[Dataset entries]
######
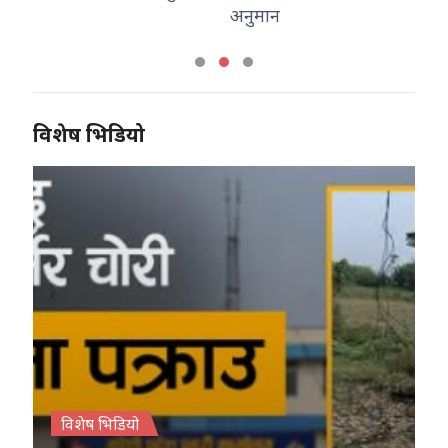
अनुमान
कम
विशेष भिडियो
विशेष भिडियो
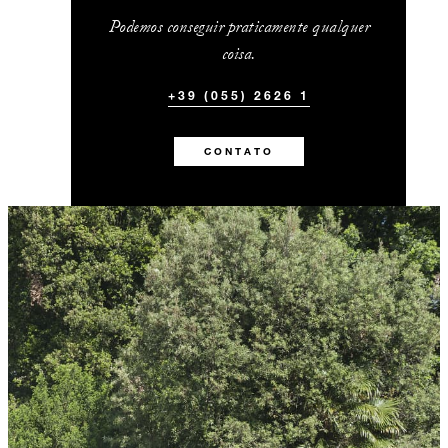
Podemos conseguir praticamente qualquer
coisa.
+39 (055) 2626 1
CONTATO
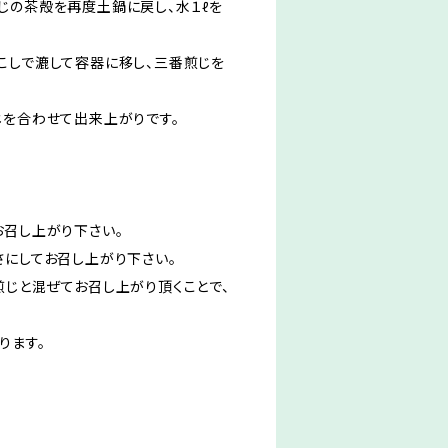
じの茶殻を再度土鍋に戻し、水１ℓを
こしで漉して容器に移し、三番煎じを
じを合わせて出来上がりです。
お召し上がり下さい。
さにしてお召し上がり下さい。
煎じと混ぜてお召し上がり頂くことで、
ります。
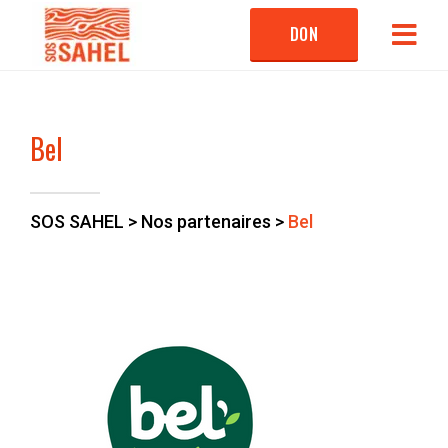
DON
Bel
SOS SAHEL
>
Nos partenaires
>
Bel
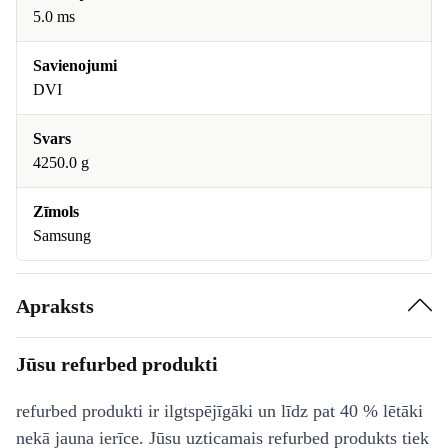
5.0 ms
Savienojumi
DVI
Svars
4250.0 g
Zīmols
Samsung
Apraksts
Jūsu refurbed produkti
refurbed produkti ir ilgtspējīgāki un līdz pat 40 % lētāki
nekā jauna ierīce. Jūsu uzticamais refurbed produkts tiek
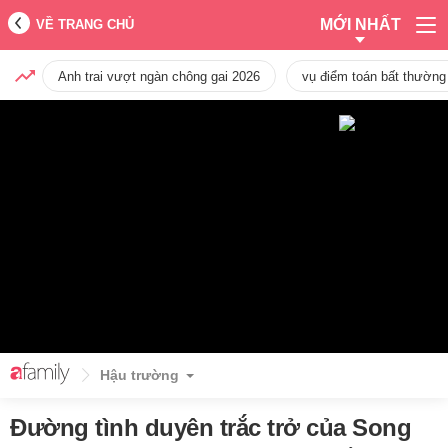
MỚI NHẤT
VỀ TRANG CHỦ
Anh trai vượt ngàn chông gai 2026
vụ điểm toán bất thường
Hậu trường
Đường tình duyên trắc trở của Song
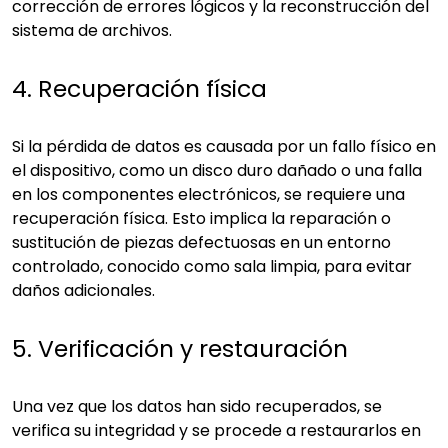
corrección de errores lógicos y la reconstrucción del
sistema de archivos.
4. Recuperación física
Si la pérdida de datos es causada por un fallo físico en
el dispositivo, como un disco duro dañado o una falla
en los componentes electrónicos, se requiere una
recuperación física. Esto implica la reparación o
sustitución de piezas defectuosas en un entorno
controlado, conocido como sala limpia, para evitar
daños adicionales.
5. Verificación y restauración
Una vez que los datos han sido recuperados, se
verifica su integridad y se procede a restaurarlos en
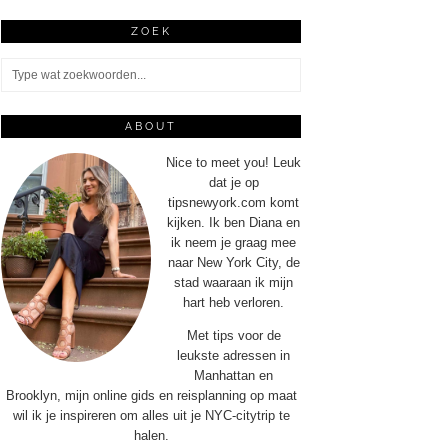
ZOEK
ABOUT
Nice to meet you! Leuk
dat je op
tipsnewyork.com komt
kijken. Ik ben Diana en
ik neem je graag mee
naar New York City, de
stad waaraan ik mijn
hart heb verloren.
Met tips voor de
leukste adressen in
Manhattan en
Brooklyn, mijn online gids en reisplanning op maat
wil ik je inspireren om alles uit je NYC-citytrip te
halen.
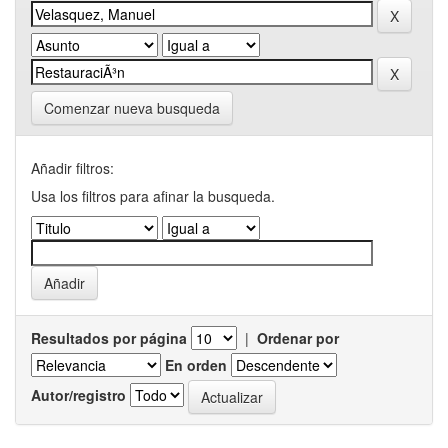
Comenzar nueva busqueda
Añadir filtros:
Usa los filtros para afinar la busqueda.
Resultados por página
|
Ordenar por
En orden
Autor/registro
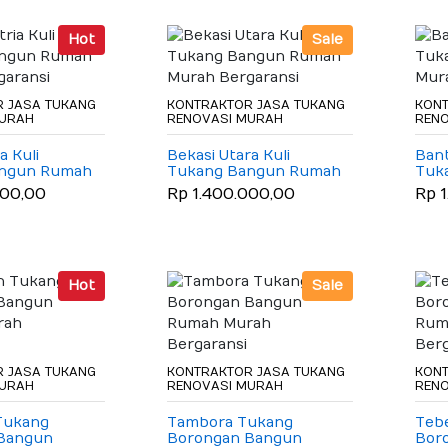
Hot
Sale
 JASA TUKANG
KONTRAKTOR JASA TUKANG
KONT
MURAH
RENOVASI MURAH
REN
a Kuli
Bekasi Utara Kuli
Bant
angun Rumah
Tukang Bangun Rumah
Tuk
garansi
Murah Bergaransi
Mura
000,00
Rp 1.400.000,00
Rp 
Hot
Sale
 JASA TUKANG
KONTRAKTOR JASA TUKANG
KONT
MURAH
RENOVASI MURAH
REN
Tukang
Tambora Tukang
Teb
Bangun
Borongan Bangun
Bor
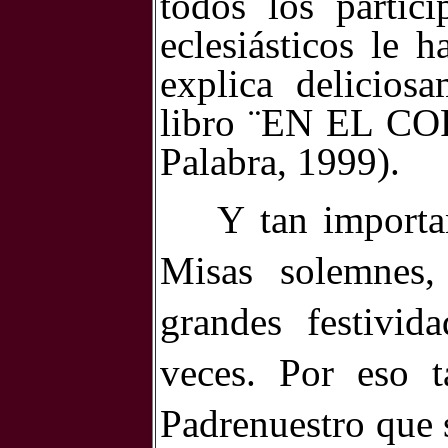
todos los partic
eclesiásticos le 
explica delici
libro ¨EN EL C
Palabra, 1999).
Y tan importa
Misas solemnes,
grandes festivida
veces. Por eso t
Padrenuestro que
######
# Problem statement
Only the lines above from the one containing "4. Recuperación física" through the one containing "libro ¨EN EL C" should be returned, verbatim and inclusive, with pictures excluded.

# Exercise result
4. Recuperación física
Si la pérdida de datos es causada por un fallo físico en
el dispositivo, como un disco duro dañado o una falla
en los componentes electrónicos, se requiere una
recuperación física. Esto implica la reparación o
sustitución de piezas defectuosas en un entorno
controlado, conocido como sala limpia, para evitar
daños adicionales.
5. Verificación y restauración
Una vez que los datos han sido recuperados, se
verifica su integridad y se procede a restaurarlos en
ZOEK
ABOUT
Nice to meet you! Leuk
dat je op
tipsnewyork.com komt
kijken. Ik ben Diana en
ik neem je graag mee
naar New York City, de
stad waaraan ik mijn
hart heb verloren.
Met tips voor de
leukste adressen in
Manhattan en
Brooklyn, mijn online gids en reisplanning op maat
wil ik je inspireren om alles uit je NYC-citytrip te
halen.
Comenzar nueva busqueda
Añadir filtros:
Usa los filtros para afinar la busqueda.
Resultados por página
|
Ordenar por
En orden
Autor/registro
Hot
Sale
 JASA TUKANG
KONTRAKTOR JASA TUKANG
KONT
MURAH
RENOVASI MURAH
REN
a Kuli
Bekasi Utara Kuli
Bant
angun Rumah
Tukang Bangun Rumah
Tuk
garansi
Murah Bergaransi
Mura
000,00
Rp 1.400.000,00
Rp 
Hot
Sale
 JASA TUKANG
KONTRAKTOR JASA TUKANG
KONT
MURAH
RENOVASI MURAH
REN
Tukang
Tambora Tukang
Teb
Bangun
Borongan Bangun
Bor
todos los partic
eclesiásticos le 
explica delici
libro ¨EN EL C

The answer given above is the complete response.